• OBJECTIVE 1: Reproduce the passage of the Board decision from "On April 28, 1993, the" to "for its delay.", replacing "April 28, 1993" with "April 30, 1993" throughout.
• OBJECTIVE 2:
Answer the following questions from the Board decision:
(a) On what date did the Board hold its consultation on the application?
(b) On which form did the Labourers refile its request for reconsideration?
(c) Under which rules did the EPSCA ask the Board to exercise its discretion?

• EXTRACT:
[1993] OLRB REP. MAY 442
3238-92-JD Ontario Sheet Metal Workers' & Roofers' Conference; Sheet Metal Workers' International Association, Local 473, Applicants V. Ontario Hydro; Electrical Power Systems Construction Association; Labourers' International Union of North America, Local 1059, Responding Parties
BEFORE: G. T. Surdykowski, Vice-Chair, and Board Members W. N. Fraser and H. Kobryn.
DECISION OF THE BOARD; May 12, 1993
This application concerned a complaint concerning an assignment of work. Pursuant to section 93 of the Labour Relations Act, the Board held a consultation with respect to the application on March 1, 1993. Upon considering the written representations and other materials filed by the parties, and their oral representations during the consultation, the Board disposed of the matter in an oral ruling, and issued a written decision in that respect on March 8, 1993 see Ontario Hydro, [1993] OLRB Rep. Mar. 227. The Board's ruling was in favour of the applicants Ontario Sheet Metal Workers' & Roofers' Conference and the Sheet Metal Workers' International Association, Local 473 (the "Sheet Metal Workers").
By letter dated April 20, 1993, the Labourers' International Union of North America, Local 1059 (the "Labourers") requested reconsideration of the Board's March 8, 1993 written decision (and presumably also of the Board's March 1, 1993 oral decision). Subsequently, on April 29, 1993, the Labourers refiled its request for reconsideration on Form A-47, the appropriate form in that respect. The Labourers requested that the Board entertain its request "... notwithstanding its late filing due solely to a lack of awareness of the Board's new requirements in this regard."
On April 28, 1993, the Electrical Power Systems Construction Association (the "EPSCA") also requested reconsideration. The EPSCA acknowledged that its request was late but requested that the Board exercise its discretion under either Rule 85 or Rule 22 to relieve against the late filing. The EPSCA has offered no explanation for its delay.

• DATA BLOCK:
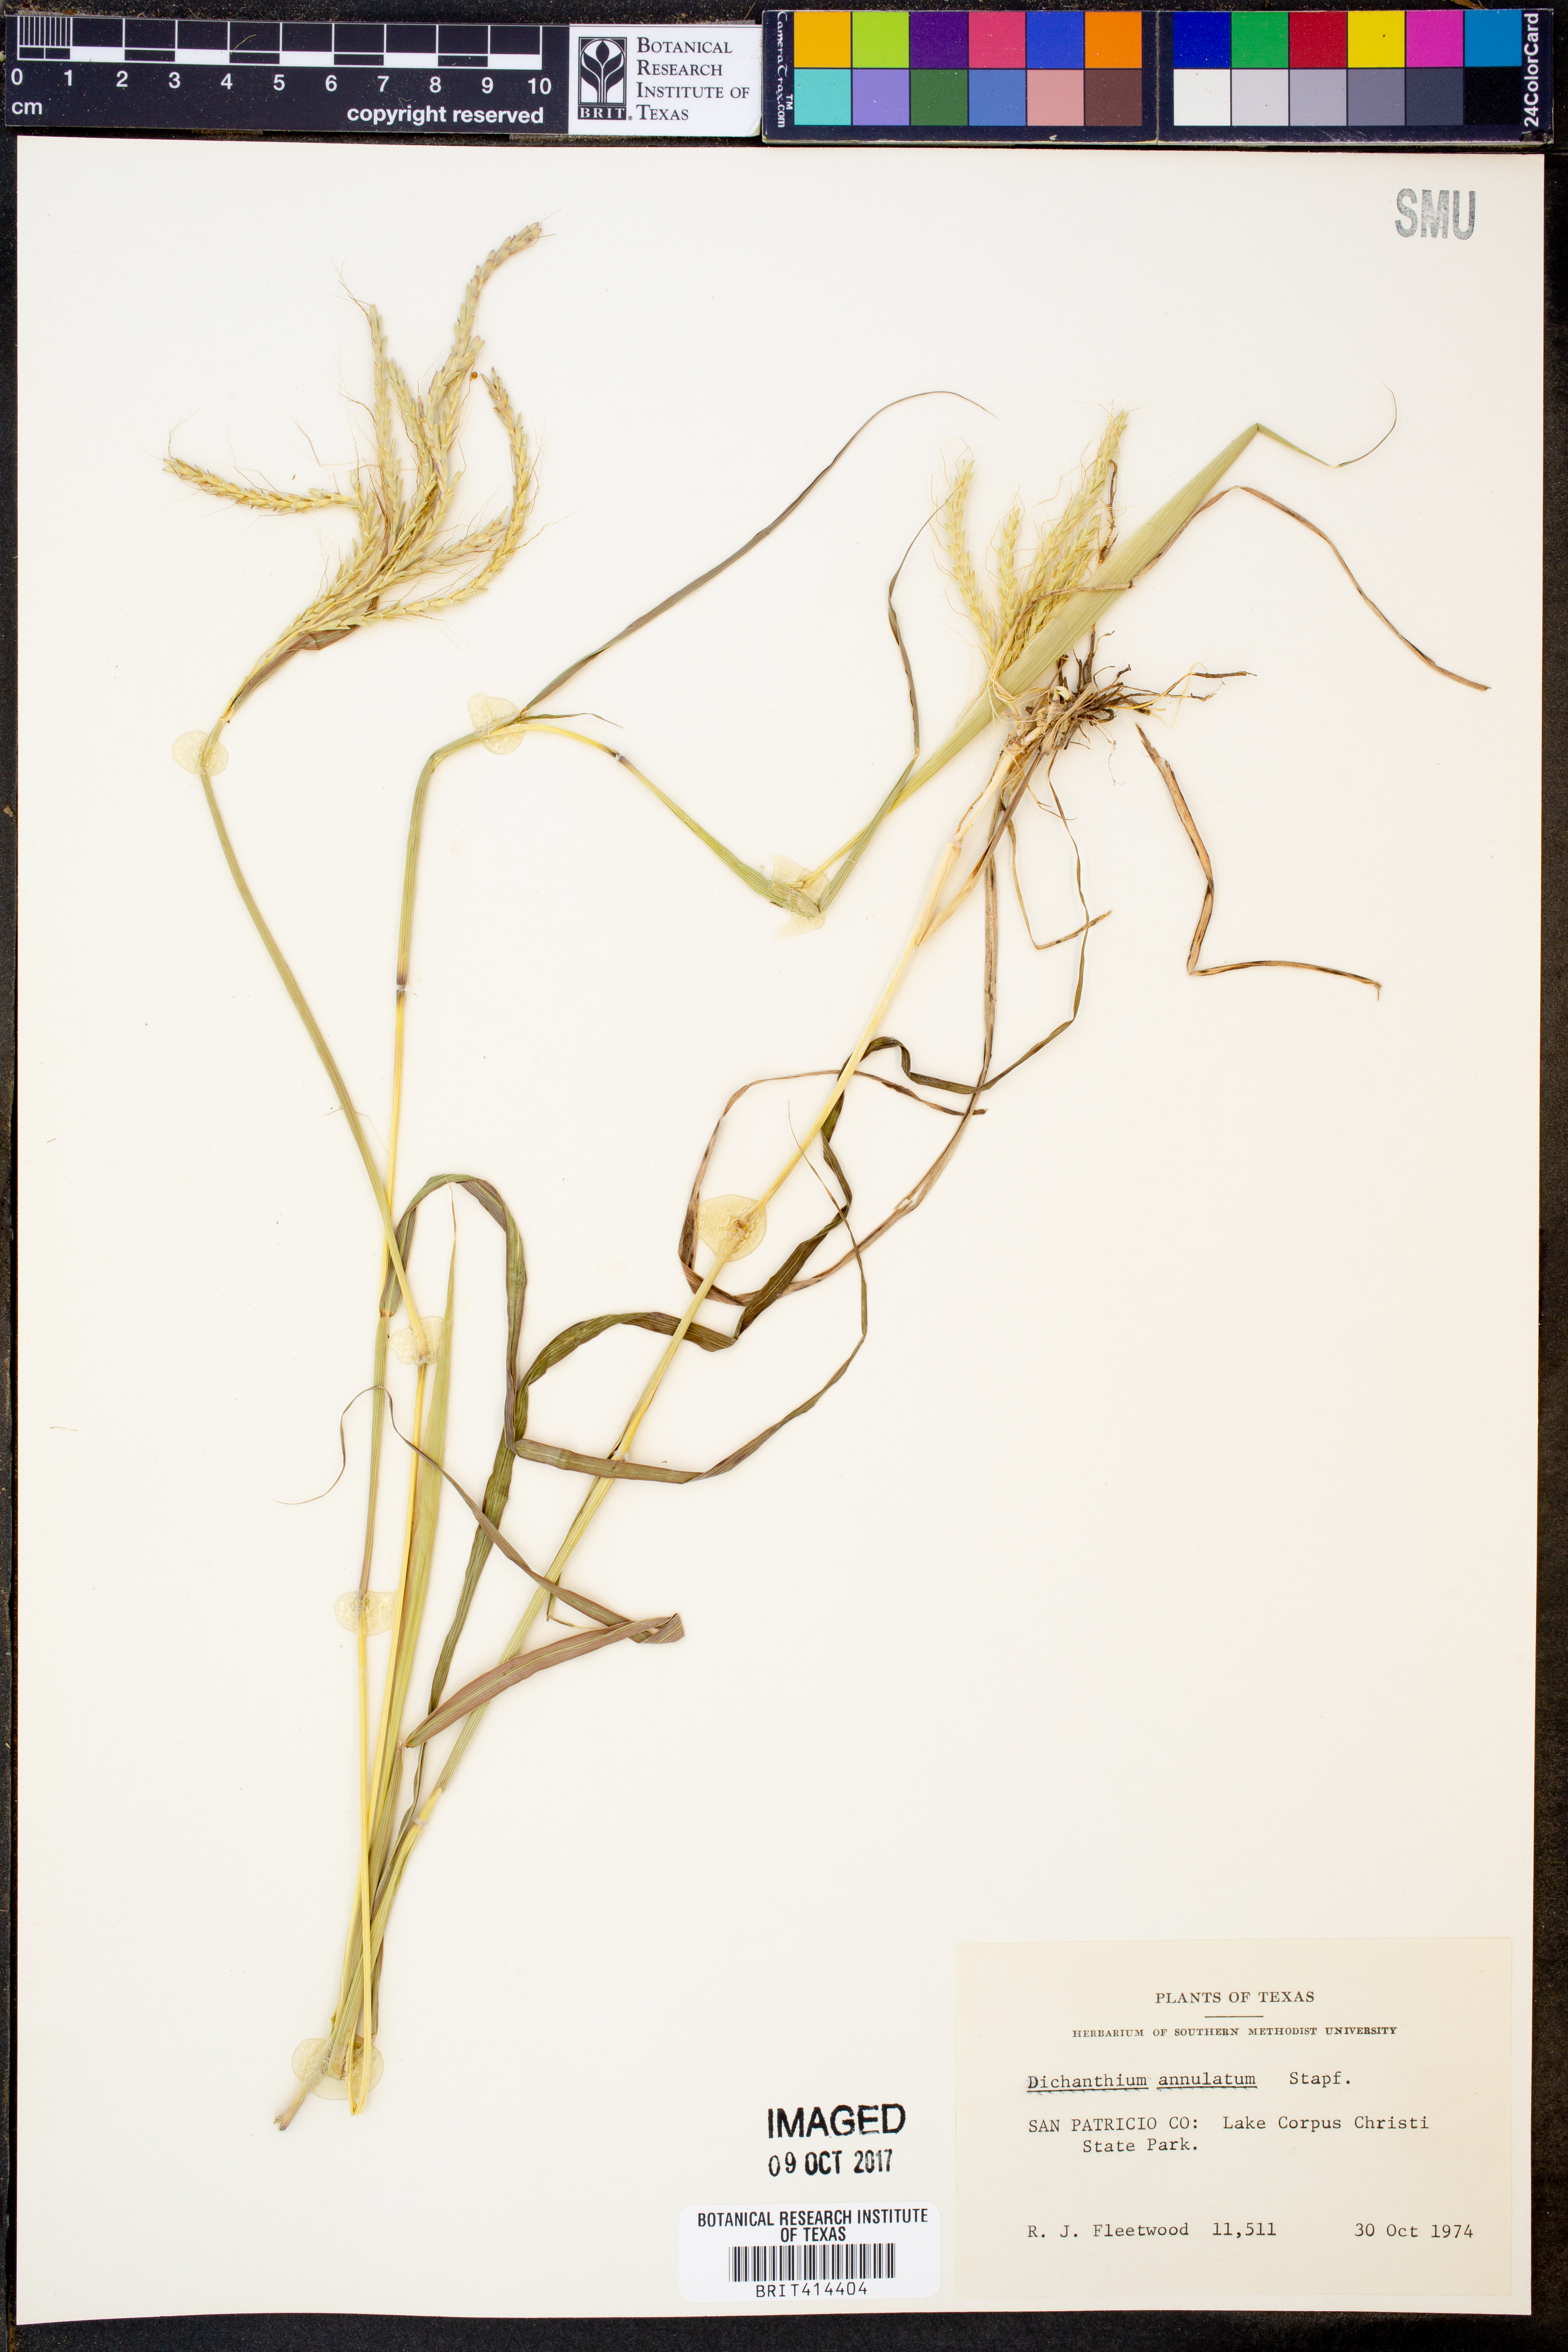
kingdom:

• CORRECT RESPONSE 1:
On April 30, 1993, the Electrical Power Systems Construction Association (the "EPSCA") also requested reconsideration. The EPSCA acknowledged that its request was late but requested that the Board exercise its discretion under either Rule 85 or Rule 22 to relieve against the late filing. The EPSCA has offered no explanation for its delay.

• CORRECT RESPONSE 2:
(a) March 1, 1993
(b) Form A-47
(c) Rule 85 or Rule 22